Today I read Psalm 137: beside the rivers of Babylon, we sat and wept as we thought of Jerusalem. A picture of a melancholy guy on the bank of a sluggish Babylonian river watching the fish go by, depressed and thinking about home.
I’m pretty sure Daniel didn’t write psalm 137. But he could have. He’d been exiled to Babylon too. But he didn’t have much time to be disconsolate.
He was a very smart and capable guy and part of an elite group of Jews the Babylonian state decided to groom into the habits of the new country. So starting right now: a new educational program, new literature, new language, new names, new customs, new and better ways to think about things, a new scheme to overwrite the old. Let’s reprogram these Jews, make them just like us. Stock the big Babylonian lake with a school of little Jewish fish that’ll become big Babylonian ones.
And so Daniel swam, swam as well as the others, better than the others, learning all about the Babylonian lake. The thing the Babylonian state didn’t count on was a little Jewish fish staying a Jewish fish. Why would you want to?
In chapter one a conflict came up over kosher food, which seems like a pretty minor issue. But there was a bigger thing behind the smaller thing, and it was that Daniel wasn’t planning to evolve into an authentic Babylonian fish.

Note: quote from Psalm 137:1 (NLT)

it’s his fault

Week 28 Ezekiel

In Ezekiel’s time people were using a parable that said: the parents have eaten sour grapes, but their children’s mouths pucker at the taste.
When they used it people were basically saying that they were suffering because of their parent’s bad actions.
Ezekiel’s chapter eighteen tries to explain that the parable is a crazy one to rely on.
He illustrates by mapping out a three-generational example:
Let’s say there’s a man who’s a good guy. Outcome: he will surely live.
That good guy has a son who’s a bloody and violent man. Outcome: he must die and must take full blame.
But then the vicious guy has a son who makes good choices.

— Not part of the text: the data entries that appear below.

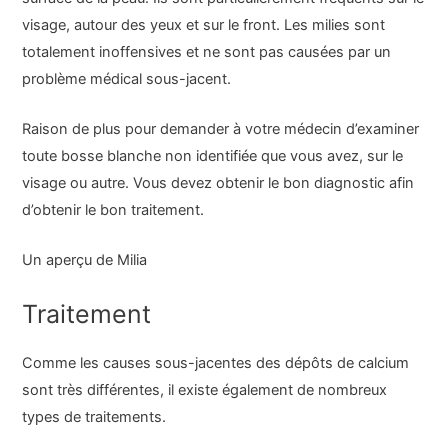
visage, autour des yeux et sur le front. Les milies sont
totalement inoffensives et ne sont pas causées par un
problème médical sous-jacent.
Raison de plus pour demander à votre médecin d’examiner
toute bosse blanche non identifiée que vous avez, sur le
visage ou autre. Vous devez obtenir le bon diagnostic afin
d’obtenir le bon traitement.
Un aperçu de Milia
Traitement
Comme les causes sous-jacentes des dépôts de calcium
sont très différentes, il existe également de nombreux
types de traitements.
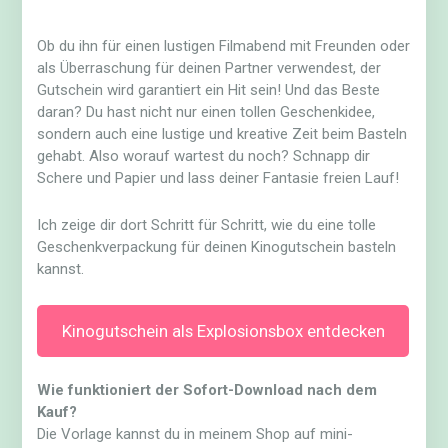
Ob du ihn für einen lustigen Filmabend mit Freunden oder
als Überraschung für deinen Partner verwendest, der
Gutschein wird garantiert ein Hit sein! Und das Beste
daran? Du hast nicht nur einen tollen Geschenkidee,
sondern auch eine lustige und kreative Zeit beim Basteln
gehabt. Also worauf wartest du noch? Schnapp dir
Schere und Papier und lass deiner Fantasie freien Lauf!
Ich zeige dir dort Schritt für Schritt, wie du eine tolle
Geschenkverpackung für deinen Kinogutschein basteln
kannst.
Kinogutschein als Explosionsbox entdecken
Wie funktioniert der Sofort-Download nach dem
Kauf?
Die Vorlage kannst du in meinem Shop auf mini-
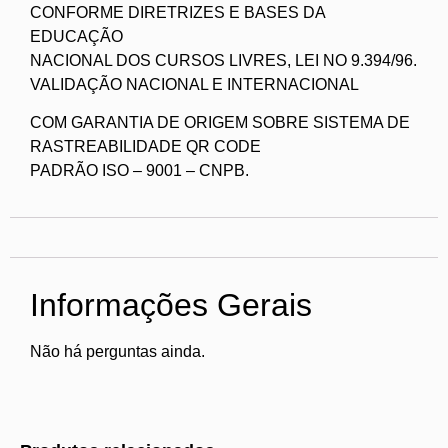
CONFORME DIRETRIZES E BASES DA
EDUCAÇÃO
NACIONAL DOS CURSOS LIVRES, LEI NO 9.394/96.
VALIDAÇÃO NACIONAL E INTERNACIONAL
COM GARANTIA DE ORIGEM SOBRE SISTEMA DE
RASTREABILIDADE QR CODE
PADRÃO ISO – 9001 – CNPB.
Informações Gerais
Não há perguntas ainda.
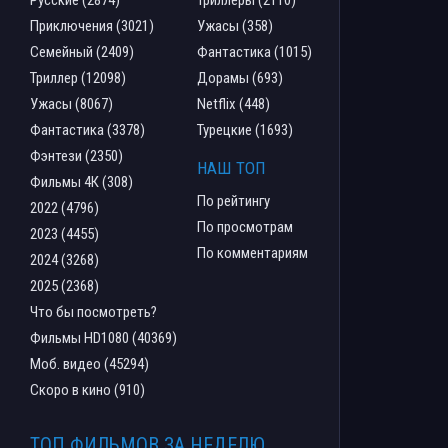
Приключения (3021)
Ужасы (358)
Семейный (2409)
Фантастика (1015)
Триллер (12098)
Дорамы (693)
Ужасы (8067)
Netflix (448)
Фантастика (3378)
Турецкие (1693)
Фэнтези (2350)
НАШ ТОП
Фильмы 4К (308)
По рейтингу
2022 (4796)
По просмотрам
2023 (4455)
По комментариям
2024 (3268)
2025 (2368)
Что бы посмотреть?
Фильмы HD1080 (40369)
Моб. видео (45294)
Скоро в кино (910)
ТОП ФИЛЬМОВ ЗА НЕДЕЛЮ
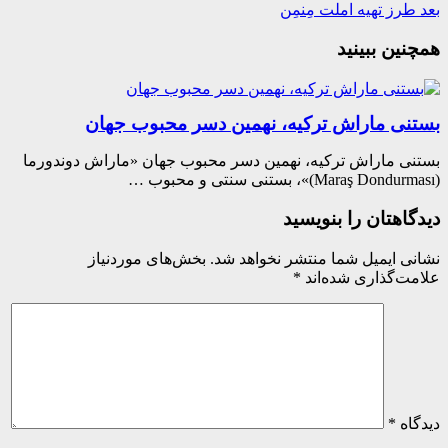
رز تهیه املت مِنمِن
ین ببینید
نی ماراش ترکیه، نهمین دسر محبوب جهان
ی ماراش ترکیه، نهمین دسر محبوب جهان «ماراش دوندورما
اهتان را بنویسید
ی ایمیل شما منتشر نخواهد شد.
بخش‌های موردنیاز
ت‌گذاری شده‌اند
*
اه
*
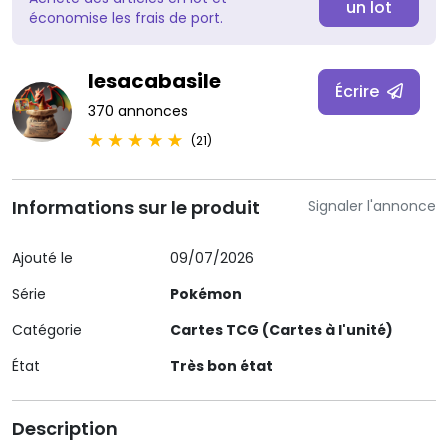
un lot
économise les frais de port.
lesacabasile
Écrire
370 annonces
(21)
Informations sur le produit
Signaler l'annonce
Ajouté le
09/07/2026
Série
Pokémon
Catégorie
Cartes TCG (Cartes à l'unité)
État
Très bon état
Description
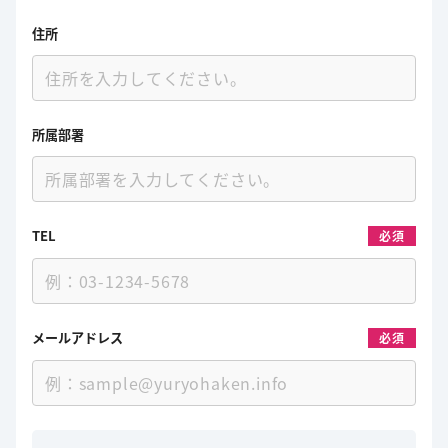
住所
所属部署
TEL
必須
メールアドレス
必須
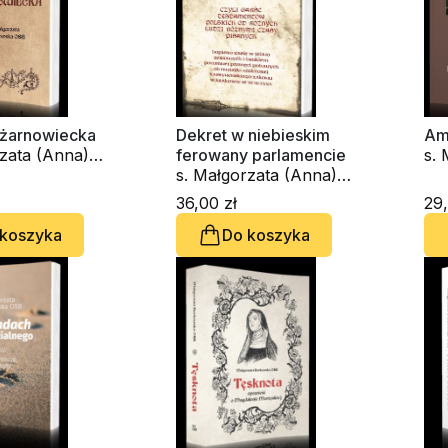
żarnowiecka
Dekret w niebieskim
Am
rzata (Anna)
ferowany parlamencie
s.
ka OSB
s. Małgorzata (Anna)
Bo
Borkowska OSB
36,00 zł
29,
 koszyka
Do koszyka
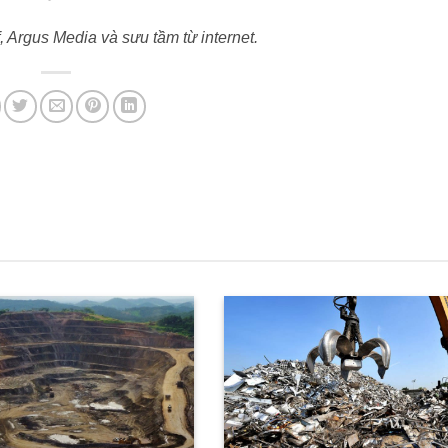
 Argus Media và sưu tầm từ internet.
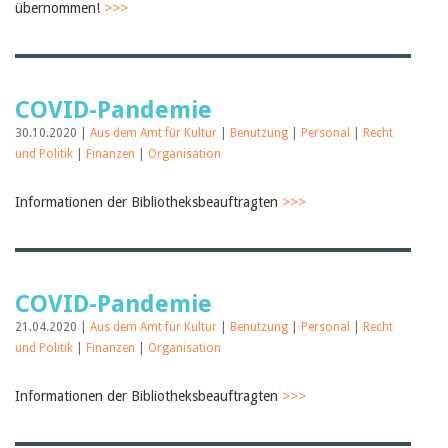
übernommen!
>>>
COVID-Pandemie
30.10.2020 |
Aus dem Amt für Kultur
|
Benutzung
|
Personal
|
Recht
und Politik
|
Finanzen
|
Organisation
Informationen der Bibliotheksbeauftragten
>>>
COVID-Pandemie
21.04.2020 |
Aus dem Amt für Kultur
|
Benutzung
|
Personal
|
Recht
und Politik
|
Finanzen
|
Organisation
Informationen der Bibliotheksbeauftragten
>>>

Outcome: he will not die for his father’s sins; he will surely live.
Ezekiel’s point is that every single person is singly and personally responsible for his own personal and singular decisions and actions.
I have no doubt that I’m floating in a simmering symbiotic soup of all the things that affect and influence me. I guess everything that’s non-me in the world affects me one-way-or-another.
But none of them exonerate me from my own self-serving stupidities. My blundering evils are all mine.

Note: quotes from Ezekiel 18:2, 5, 13, 17 (NLT). On the other side I’d be pretty surprised if Ezekiel is saying that environmental things like my mom, my siblings, my social & economic circumstances are 100% irrelevant. It’s just that his focus in this chapter is on the person who unilaterally shifts personal blame onto someone else.